Mekong Memories – A cruise in Southeast Asia
SOUTHEAST ASIA’S MIGHTY RIVER OFFERS INCREDIBLE CRUISING – ESPECIALLY ON A SHIP WITH A REASSURINGLY FAMILIAR NAME. Lara Croft wasn’t the only Tomb Raider to plunder the temples of Angkor. This vast complex, claimed to be the largest religious monument in the world, was lost to the Cambodian jungle until it was rediscovered by French
SOUTHEAST ASIA’S MIGHTY RIVER OFFERS INCREDIBLE CRUISING – ESPECIALLY ON A SHIP WITH A REASSURINGLY FAMILIAR NAME.
Lara Croft wasn’t the only Tomb Raider to plunder the temples of Angkor. This vast complex, claimed to be the largest religious monument in the world, was lost to the Cambodian jungle until it was rediscovered by French archaeologists in the 19th century.
It survived the Khmer Rouge regime that killed off much of the population and brought the country to its knees in the 1970s and 80s, but more recently it came under attack by invading bounty hunters from Thailand, who stripped the temples of statues, carvings and other treasures and sold them to collectors in the West. Now the greatest threat to these stunning edifices comes, ironically, from the millions of tourists who arrive each year to clamber over the monuments.
I feel fortunate that, earlier this year, I was able to ascend to the highest point of the Angkor Wat temple, built for Hindu worship and later converted for Buddhists by a Cambodian king who changed his country’s religion.
Before much longer, the sandstone structures will inevitably be roped off and the numbers of visitors will be restricted. A new visitor centre is already under construction, and eco-friendly electric transport will soon replace the swarms of tuk-tuks that currently deliver many of Angkor’s 2 million annual visitors from their hotels and hostels in nearby Siem Reap.
I was staying at the Sofitel with a 56-strong group of travellers, part-way through a 15-day Mekong Adventure with Viking River Cruises. We had already spent two days in the Vietnamese capital, Hanoi, where we trudged in solemn single file past the embalmed body of former leader Ho Chi Minh, and clutched our sides as we watched early-morning sessions of ’laughing yoga’ in the city’s parks.
We basked in the serenity of the Temple of Literature – dedicated to Confucius – before jumping into electric cars for a tour of the frantically busy old town, where the shops are piled high with unfeasibly large quantities of everything from sandals and T-shirts to flowers and cooking pots.
Back in Siem Reap, where we’d flown from Hanoi, there was just so much to see. With dinner in a downtown restaurant, a tour of the local night market and an evening at a circus where disadvantaged youngsters showed off their skills – not to mention the afternoon excursion to a school founded by our local guide and financially supported by Viking – there was little time to bask by the hotel’s huge swimming pool. And it was to be another three days before we joined our boat, the Viking Mekong, on the river at Kampung Cham.

GIVEN ENTRIES:
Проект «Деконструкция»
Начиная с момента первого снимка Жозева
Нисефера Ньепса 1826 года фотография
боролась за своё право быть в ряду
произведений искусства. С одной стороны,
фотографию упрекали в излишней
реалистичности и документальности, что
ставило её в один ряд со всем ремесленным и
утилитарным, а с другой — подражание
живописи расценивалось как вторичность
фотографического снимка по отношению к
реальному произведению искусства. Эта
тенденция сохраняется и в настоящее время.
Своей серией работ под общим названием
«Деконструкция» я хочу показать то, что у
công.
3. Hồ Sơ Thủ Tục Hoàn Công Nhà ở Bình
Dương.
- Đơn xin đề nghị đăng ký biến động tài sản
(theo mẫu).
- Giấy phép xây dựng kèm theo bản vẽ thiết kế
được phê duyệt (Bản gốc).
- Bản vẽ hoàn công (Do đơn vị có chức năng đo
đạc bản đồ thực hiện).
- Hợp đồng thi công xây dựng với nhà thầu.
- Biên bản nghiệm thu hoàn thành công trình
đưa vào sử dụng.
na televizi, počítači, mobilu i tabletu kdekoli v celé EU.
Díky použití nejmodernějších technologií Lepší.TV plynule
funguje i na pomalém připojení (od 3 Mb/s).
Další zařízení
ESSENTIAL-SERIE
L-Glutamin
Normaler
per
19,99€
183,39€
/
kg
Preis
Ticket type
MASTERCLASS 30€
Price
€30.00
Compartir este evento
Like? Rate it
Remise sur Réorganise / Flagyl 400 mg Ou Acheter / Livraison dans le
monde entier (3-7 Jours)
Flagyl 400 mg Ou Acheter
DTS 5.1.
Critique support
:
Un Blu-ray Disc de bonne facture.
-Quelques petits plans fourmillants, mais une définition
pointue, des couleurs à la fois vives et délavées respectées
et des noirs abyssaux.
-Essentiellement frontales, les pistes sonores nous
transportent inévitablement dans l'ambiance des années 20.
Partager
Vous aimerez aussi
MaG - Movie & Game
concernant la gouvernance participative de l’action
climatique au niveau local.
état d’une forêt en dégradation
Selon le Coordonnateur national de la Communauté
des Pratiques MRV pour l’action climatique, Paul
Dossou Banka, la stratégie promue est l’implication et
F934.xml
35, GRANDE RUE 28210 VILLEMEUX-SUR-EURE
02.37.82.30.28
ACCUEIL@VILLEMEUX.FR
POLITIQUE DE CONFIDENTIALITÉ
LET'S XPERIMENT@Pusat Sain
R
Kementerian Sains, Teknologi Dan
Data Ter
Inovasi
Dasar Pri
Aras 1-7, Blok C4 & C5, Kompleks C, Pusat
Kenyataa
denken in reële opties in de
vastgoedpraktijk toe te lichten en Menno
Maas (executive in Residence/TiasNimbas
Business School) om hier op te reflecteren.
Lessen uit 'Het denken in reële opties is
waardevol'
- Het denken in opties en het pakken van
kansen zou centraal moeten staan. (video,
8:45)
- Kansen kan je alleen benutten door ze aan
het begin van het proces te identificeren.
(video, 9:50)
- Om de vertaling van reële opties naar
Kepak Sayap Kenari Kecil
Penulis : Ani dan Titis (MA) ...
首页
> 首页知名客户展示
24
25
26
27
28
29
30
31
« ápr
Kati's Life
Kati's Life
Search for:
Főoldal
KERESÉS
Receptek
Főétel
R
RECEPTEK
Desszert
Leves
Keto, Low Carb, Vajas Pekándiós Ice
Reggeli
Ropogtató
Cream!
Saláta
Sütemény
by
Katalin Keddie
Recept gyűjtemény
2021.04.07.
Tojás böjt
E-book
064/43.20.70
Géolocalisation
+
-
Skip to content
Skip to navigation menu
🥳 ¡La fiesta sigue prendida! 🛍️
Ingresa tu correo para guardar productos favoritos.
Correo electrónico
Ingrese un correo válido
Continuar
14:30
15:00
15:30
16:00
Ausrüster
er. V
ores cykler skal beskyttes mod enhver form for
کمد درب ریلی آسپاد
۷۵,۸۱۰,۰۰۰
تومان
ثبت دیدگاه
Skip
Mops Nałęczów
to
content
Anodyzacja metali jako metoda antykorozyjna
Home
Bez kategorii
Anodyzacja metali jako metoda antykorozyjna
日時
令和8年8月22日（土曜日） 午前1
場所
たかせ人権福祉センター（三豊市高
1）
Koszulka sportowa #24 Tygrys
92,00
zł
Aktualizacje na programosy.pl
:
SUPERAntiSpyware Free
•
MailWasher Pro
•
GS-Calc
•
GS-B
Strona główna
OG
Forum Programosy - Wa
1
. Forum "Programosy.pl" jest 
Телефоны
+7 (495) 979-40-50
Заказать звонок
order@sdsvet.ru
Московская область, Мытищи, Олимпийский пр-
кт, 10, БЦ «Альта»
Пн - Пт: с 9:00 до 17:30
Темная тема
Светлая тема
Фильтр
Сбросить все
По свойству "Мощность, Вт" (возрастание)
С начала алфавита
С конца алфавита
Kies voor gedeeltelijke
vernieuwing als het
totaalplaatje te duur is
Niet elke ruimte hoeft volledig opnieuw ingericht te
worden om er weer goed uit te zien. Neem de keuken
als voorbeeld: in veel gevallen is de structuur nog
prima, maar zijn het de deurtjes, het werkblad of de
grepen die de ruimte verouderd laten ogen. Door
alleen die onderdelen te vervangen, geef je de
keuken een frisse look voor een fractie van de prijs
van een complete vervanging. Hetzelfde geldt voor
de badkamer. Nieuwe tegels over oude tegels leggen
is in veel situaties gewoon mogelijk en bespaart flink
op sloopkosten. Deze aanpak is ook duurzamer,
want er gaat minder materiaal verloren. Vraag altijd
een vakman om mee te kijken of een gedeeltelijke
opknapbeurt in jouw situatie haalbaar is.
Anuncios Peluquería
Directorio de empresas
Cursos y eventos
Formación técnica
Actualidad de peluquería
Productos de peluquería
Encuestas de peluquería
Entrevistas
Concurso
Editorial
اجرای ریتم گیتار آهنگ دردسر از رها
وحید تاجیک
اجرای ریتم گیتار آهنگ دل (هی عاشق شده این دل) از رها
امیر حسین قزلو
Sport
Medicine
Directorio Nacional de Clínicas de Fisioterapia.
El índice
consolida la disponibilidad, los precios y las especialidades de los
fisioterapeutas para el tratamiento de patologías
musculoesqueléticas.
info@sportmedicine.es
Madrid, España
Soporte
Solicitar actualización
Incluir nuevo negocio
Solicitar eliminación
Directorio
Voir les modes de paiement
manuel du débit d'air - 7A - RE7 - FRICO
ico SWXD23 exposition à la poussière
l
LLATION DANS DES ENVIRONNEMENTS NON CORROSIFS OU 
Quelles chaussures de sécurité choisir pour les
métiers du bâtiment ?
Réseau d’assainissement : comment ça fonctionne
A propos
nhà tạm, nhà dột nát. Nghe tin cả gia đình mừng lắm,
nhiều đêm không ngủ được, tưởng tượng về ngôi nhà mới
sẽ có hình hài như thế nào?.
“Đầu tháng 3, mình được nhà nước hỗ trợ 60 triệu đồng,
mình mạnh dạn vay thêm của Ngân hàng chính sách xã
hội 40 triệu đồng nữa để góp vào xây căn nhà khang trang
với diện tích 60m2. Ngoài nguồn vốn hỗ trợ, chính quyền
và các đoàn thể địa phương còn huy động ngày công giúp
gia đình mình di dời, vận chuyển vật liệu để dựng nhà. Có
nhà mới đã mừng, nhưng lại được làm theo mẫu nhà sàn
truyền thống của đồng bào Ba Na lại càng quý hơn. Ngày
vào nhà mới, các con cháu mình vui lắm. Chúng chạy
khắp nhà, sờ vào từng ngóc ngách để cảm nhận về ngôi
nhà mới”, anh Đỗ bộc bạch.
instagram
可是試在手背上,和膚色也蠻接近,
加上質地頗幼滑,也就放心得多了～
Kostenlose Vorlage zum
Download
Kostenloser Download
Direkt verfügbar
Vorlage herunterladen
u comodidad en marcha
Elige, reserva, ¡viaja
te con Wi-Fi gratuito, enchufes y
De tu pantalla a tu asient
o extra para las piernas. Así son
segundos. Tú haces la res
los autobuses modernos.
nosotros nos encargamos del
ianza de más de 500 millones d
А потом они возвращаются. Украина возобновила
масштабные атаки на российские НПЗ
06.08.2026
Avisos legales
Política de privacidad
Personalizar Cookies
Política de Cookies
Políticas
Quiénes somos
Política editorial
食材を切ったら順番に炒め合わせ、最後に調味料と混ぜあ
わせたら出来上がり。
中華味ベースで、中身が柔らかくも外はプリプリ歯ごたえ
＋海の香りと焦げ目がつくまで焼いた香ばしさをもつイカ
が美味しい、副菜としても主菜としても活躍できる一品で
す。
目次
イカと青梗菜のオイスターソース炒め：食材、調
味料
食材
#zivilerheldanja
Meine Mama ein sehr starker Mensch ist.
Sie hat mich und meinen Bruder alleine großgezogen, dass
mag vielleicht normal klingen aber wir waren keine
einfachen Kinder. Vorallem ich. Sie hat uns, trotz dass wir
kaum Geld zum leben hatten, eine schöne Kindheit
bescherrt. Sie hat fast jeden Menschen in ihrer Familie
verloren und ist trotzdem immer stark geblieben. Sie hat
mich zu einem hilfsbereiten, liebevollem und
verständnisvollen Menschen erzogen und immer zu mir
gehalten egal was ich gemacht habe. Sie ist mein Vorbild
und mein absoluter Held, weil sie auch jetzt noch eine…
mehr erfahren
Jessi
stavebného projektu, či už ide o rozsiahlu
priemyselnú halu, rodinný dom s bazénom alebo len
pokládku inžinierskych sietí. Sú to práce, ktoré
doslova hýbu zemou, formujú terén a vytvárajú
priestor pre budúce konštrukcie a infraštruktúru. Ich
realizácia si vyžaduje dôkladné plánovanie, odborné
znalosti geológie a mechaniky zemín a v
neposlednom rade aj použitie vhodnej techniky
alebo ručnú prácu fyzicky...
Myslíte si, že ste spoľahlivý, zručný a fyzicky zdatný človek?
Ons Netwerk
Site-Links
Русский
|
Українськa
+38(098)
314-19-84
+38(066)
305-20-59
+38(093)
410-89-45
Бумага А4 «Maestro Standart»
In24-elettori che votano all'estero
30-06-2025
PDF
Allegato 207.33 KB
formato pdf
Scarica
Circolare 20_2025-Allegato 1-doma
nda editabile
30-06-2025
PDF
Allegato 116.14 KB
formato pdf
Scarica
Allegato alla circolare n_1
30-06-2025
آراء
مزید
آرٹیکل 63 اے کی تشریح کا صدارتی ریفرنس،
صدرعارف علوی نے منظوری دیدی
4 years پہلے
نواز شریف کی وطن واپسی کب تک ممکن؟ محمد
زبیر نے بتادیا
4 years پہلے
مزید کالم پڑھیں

PROMPT 1: How would you put this sentence from the Mekong cruise article into Spanish: "Lara Croft wasn’t the only Tomb Raider to plunder the temples of Angkor."?
PROMPT 2: Carry the Mekong cruise article on past its final paragraph.

TASK OUTPUT 1: Lara Croft no fue la única Tomb Raider que saqueó los templos de Angkor.

TASK OUTPUT 2:
The four-hour journey took us along roads that varied from highway to cart track every few miles. A packed lunch sustained us, and a comfort stop gave us the chance to get close to the phenomenon that is Tonle Sap – the largest fresh-water lake in south-east Asia.
During the rainy season this more than quadruples in area and increases in depth from three feet to almost 30 feet, while the river linking it to the Mekong actually reverses its direction of flow.
The lake feeds Cambodia with millions of tons of fish, and it also supports thousands of acres of rice fields (the farmers and their families live in houses built on stilts to lift them above the floodwaters).
The next seven days travelling on the Mekong – with two of them spent tied up in the bustling city of Phnom Penh – went by in a blur of one-off experiences that will stay with me for years.
For the energetic, each day began before breakfast with a tai chi session on the sun deck. Excursions – shepherded by indefatigable cruise directors Henry and Kong, together with local guides – took us to homes where families weave silk scarves, to be blessed by monks in a Buddhist monastery, and to a silversmith village where six-year-old children learn their craft by turning tin cans into ornaments.
We visited a fish farm and an agricultural community, where smiling women broke off from picking spicy chillis to pat the bulging stomach of the visiting Happy Buddha – as I became for the day.
Much more sombre was our visit to the infamous Killing Fields, where we were given a heart-wrenching description of dictator Pol Pot’s atrocities by a local guide who was one of the few in his family to survive.
We sweated in a Vietnamese brick factory as men lifted heavy baskets of rice husks to fuel the kilns, and women wheeled barrowloads of clay as easily as if they were vacuuming a carpet. And we shivered at the exotic fish and meats – including live eels and dead rats – in the market stalls at Sa Dec.
The pace was frenetic, and although the experience is spread over 15 days, this is by no means a relaxing holiday. Even the last couple of days in Saigon managed to include a visit to the Reunification Palace, a souvenirshopping visit to Ben Thanh Market, and lunch in the noodle shop favoured by Bill Clinton.
I managed to break away from the pack for cocktails in the rooftop bar at the Rex Hotel – famous during the Vietnam War for its daily press conference, known among reporters as the ’five o’clock follies.’ It was just one more memory of the majestic Mekong that I will treasure for ever.